[Assignment] Whenever the string "SwiftUI" appears in a line below, please copy the line out.

Stored dataset items:
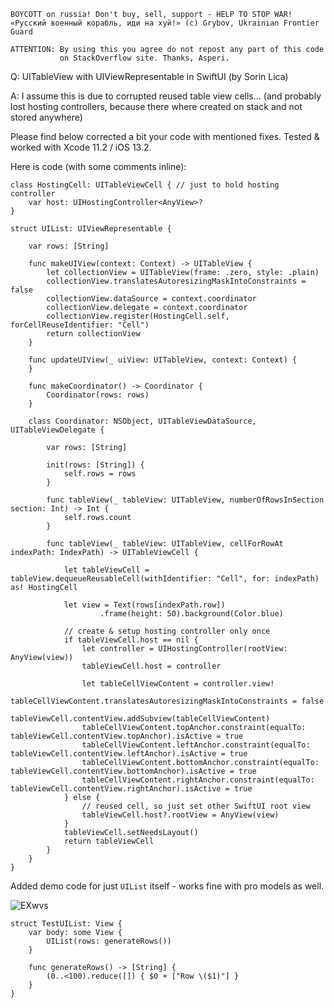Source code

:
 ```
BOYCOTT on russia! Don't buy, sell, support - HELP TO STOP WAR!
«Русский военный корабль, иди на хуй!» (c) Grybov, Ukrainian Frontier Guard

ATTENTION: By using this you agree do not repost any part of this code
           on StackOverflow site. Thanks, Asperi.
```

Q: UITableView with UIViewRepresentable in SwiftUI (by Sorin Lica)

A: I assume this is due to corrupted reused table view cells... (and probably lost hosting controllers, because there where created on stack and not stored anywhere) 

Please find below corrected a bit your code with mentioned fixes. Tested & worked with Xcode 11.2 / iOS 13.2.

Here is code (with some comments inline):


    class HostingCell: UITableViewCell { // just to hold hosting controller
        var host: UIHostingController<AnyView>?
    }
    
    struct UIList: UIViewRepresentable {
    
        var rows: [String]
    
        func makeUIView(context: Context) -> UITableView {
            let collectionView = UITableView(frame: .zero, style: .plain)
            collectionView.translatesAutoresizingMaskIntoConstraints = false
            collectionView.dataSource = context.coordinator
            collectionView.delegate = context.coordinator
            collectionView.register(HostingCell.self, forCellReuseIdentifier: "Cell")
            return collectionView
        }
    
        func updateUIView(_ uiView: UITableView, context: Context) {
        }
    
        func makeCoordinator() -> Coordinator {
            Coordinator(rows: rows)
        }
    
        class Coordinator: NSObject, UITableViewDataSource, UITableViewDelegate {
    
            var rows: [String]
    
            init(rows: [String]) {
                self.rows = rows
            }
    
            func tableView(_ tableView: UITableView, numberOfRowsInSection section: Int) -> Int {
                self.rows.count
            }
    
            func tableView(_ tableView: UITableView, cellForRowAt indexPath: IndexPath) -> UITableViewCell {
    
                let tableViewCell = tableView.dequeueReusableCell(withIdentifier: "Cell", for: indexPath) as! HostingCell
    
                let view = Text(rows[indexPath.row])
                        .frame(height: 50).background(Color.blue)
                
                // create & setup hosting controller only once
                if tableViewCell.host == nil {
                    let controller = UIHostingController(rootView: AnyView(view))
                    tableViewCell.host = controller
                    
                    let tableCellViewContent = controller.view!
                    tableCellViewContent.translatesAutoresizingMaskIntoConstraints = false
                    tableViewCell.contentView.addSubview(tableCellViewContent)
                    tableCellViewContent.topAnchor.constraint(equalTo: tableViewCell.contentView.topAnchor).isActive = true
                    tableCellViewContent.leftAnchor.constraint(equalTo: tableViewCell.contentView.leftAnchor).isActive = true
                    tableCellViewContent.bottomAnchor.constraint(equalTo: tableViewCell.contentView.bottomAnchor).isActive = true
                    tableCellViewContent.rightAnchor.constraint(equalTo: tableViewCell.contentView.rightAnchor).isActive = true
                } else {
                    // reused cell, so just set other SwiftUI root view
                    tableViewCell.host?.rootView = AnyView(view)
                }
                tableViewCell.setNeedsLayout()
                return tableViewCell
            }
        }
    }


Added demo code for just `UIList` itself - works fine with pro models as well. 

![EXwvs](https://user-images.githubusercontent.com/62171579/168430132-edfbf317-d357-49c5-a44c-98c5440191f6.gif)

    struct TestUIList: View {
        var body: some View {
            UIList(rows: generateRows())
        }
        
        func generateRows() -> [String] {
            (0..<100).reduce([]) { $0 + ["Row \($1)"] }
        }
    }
==
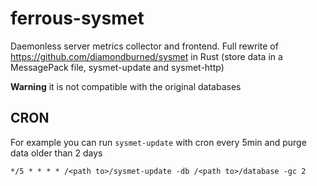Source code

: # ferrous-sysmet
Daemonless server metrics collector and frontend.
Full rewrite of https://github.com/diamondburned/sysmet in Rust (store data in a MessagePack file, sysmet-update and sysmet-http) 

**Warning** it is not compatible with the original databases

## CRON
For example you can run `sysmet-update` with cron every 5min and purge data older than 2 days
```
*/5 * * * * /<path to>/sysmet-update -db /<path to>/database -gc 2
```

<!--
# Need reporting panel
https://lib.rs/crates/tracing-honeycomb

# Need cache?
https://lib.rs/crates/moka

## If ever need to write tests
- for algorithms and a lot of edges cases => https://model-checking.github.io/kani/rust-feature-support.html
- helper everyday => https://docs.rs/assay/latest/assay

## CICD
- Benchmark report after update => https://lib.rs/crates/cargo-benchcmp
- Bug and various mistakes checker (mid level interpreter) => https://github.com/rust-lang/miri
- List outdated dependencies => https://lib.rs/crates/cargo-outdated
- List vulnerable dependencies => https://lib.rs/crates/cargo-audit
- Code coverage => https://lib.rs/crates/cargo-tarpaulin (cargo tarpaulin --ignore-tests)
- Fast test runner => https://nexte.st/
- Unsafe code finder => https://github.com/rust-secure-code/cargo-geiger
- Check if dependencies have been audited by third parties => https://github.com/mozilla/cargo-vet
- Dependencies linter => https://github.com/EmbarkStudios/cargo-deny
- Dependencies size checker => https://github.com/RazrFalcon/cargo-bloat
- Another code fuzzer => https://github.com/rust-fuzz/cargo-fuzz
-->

[Response for this exercise]
Q: UITableView with UIViewRepresentable in SwiftUI (by Sorin Lica)
                    // reused cell, so just set other SwiftUI root view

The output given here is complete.